Vereinigung evangelischer Freikirchen – was ist das überhaupt?

Am 29. April gibt es die Vereinigung evangelischer Freikirchen (VEF) auf den Tag genau 100 Jahre. Aber wer macht da mit? Warum gibt es sie? Und wo will der Zusammenschluss hin?
Von Anna Lutz

Im Jahr 1926 wurde die VEF in Berlin gegründet – und ist damit nach eigenen Angaben der älteste ökumenische Zusammenschluss in Deutschland. Zum 100. Geburtstag laden die Freikirchen deshalb auch in die Hauptstadt ein, außerdem wird die Festveranstaltung im Internet gestreamt. 

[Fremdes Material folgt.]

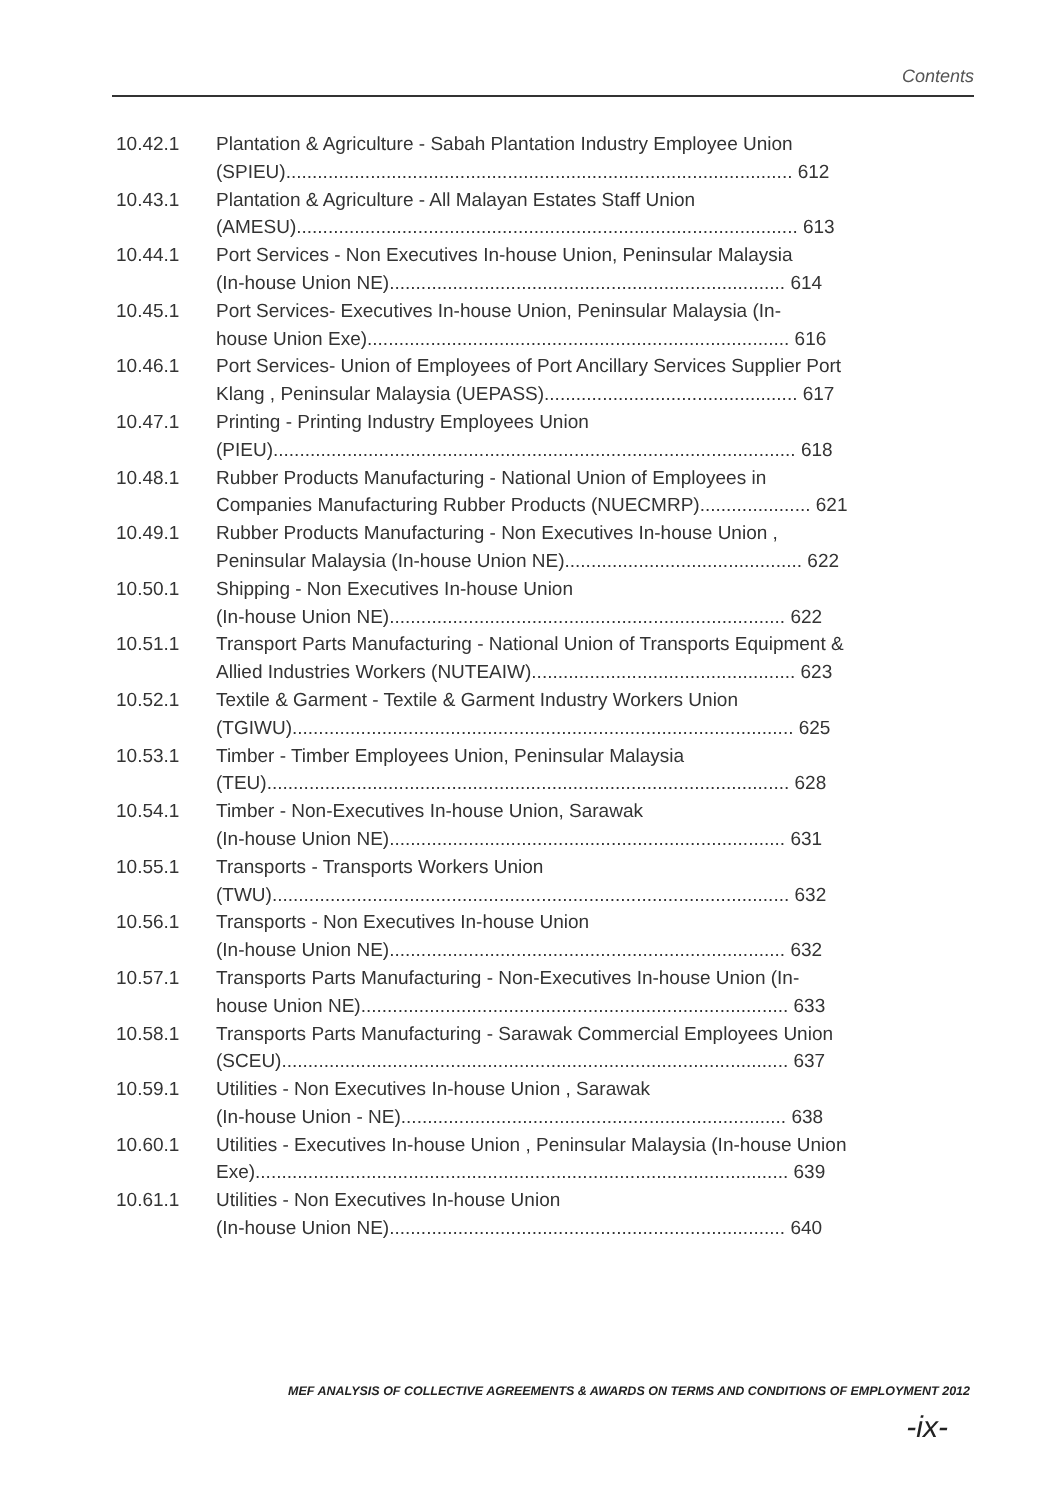Contents
10.42.1 Plantation & Agriculture - Sabah Plantation Industry Employee Union
(SPIEU)................................................................................................ 612
10.43.1 Plantation & Agriculture - All Malayan Estates Staff Union
(AMESU)............................................................................................... 613
10.44.1 Port Services - Non Executives In-house Union, Peninsular Malaysia
(In-house Union NE)........................................................................... 614
10.45.1 Port Services- Executives In-house Union, Peninsular Malaysia (In-
house Union Exe)................................................................................ 616
10.46.1 Port Services- Union of Employees of Port Ancillary Services Supplier Port
Klang , Peninsular Malaysia (UEPASS)................................................ 617
10.47.1 Printing - Printing Industry Employees Union
(PIEU)................................................................................................... 618
10.48.1 Rubber Products Manufacturing - National Union of Employees in
Companies Manufacturing Rubber Products (NUECMRP)..................... 621
10.49.1 Rubber Products Manufacturing - Non Executives In-house Union ,
Peninsular Malaysia (In-house Union NE)............................................. 622
10.50.1 Shipping - Non Executives In-house Union
(In-house Union NE)........................................................................... 622
10.51.1 Transport Parts Manufacturing - National Union of Transports Equipment &
Allied Industries Workers (NUTEAIW).................................................. 623
10.52.1 Textile & Garment - Textile & Garment Industry Workers Union
(TGIWU)............................................................................................... 625
10.53.1 Timber - Timber Employees Union, Peninsular Malaysia
(TEU)................................................................................................... 628
10.54.1 Timber - Non-Executives In-house Union, Sarawak
(In-house Union NE)........................................................................... 631
10.55.1 Transports - Transports Workers Union
(TWU).................................................................................................. 632
10.56.1 Transports - Non Executives In-house Union
(In-house Union NE)........................................................................... 632
10.57.1 Transports Parts Manufacturing - Non-Executives In-house Union (In-
house Union NE)................................................................................. 633
10.58.1 Transports Parts Manufacturing - Sarawak Commercial Employees Union
(SCEU)................................................................................................ 637
10.59.1 Utilities - Non Executives In-house Union , Sarawak
(In-house Union - NE)......................................................................... 638
10.60.1 Utilities - Executives In-house Union , Peninsular Malaysia (In-house Union
Exe)..................................................................................................... 639
10.61.1 Utilities - Non Executives In-house Union
(In-house Union NE)........................................................................... 640
MEF ANALYSIS OF COLLECTIVE AGREEMENTS & AWARDS ON TERMS AND CONDITIONS OF EMPLOYMENT 2012
-ix-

Doch was ist die Dachorganisation überhaupt? Zur VEF gehören 15 Mitgliedskirchen:

Die Evangelische Brüder-Unität der Herrnhuter Brüdergemeine und die Siebenten-Tags-Adventisten haben Gaststatus. 

Als ihre Aufgabe sieht die VEF es, „auf die Freikirchen aufmerksam zu machen“, wie Präsident Marc Brenner am Dienstag bei einem Pressegespräch erklärte. Darüber hinaus führt sie im Namen der Mitgliedskirchen regelmäßige Gespräche mit der Evangelischen Kirche in Deutschland (EKD) und strebt dies auch mit der (katholischen) Deutschen Bischofskonferenz an. 

Kontakte in Rundfunk und Politik

Auch die Kommunikation zwischen den Freikirchen spielt eine wichtige Rolle. Doch nicht nur regelmäßige Treffen der Kirchendelegierten untereinander und gemeinsame Arbeitsgemeinschaften zu Sachthemen wie Theologie, gesellschaftliche Verantwortung oder neuerdings Kinderschutz gehören zum Tätigkeitsfeld der VEF. Sie strebt auch Kontakte in die Politik und in die Medien an. Deshalb beschäftigt sie zwei Beauftragte, einmal im politischen Bereich mit dem FeG-Pastor Konstantin von Abendroth. Und einmal im Bereich des Rundfunks mit der Theologin und Referentin beim Bund Evangelisch-Freikirchlicher Gemeinden, Jasmin Jäger. Sie führen Gespräche und bemühen sich um Kontakte etwa im Bundestag oder in Rundfunkanstalten.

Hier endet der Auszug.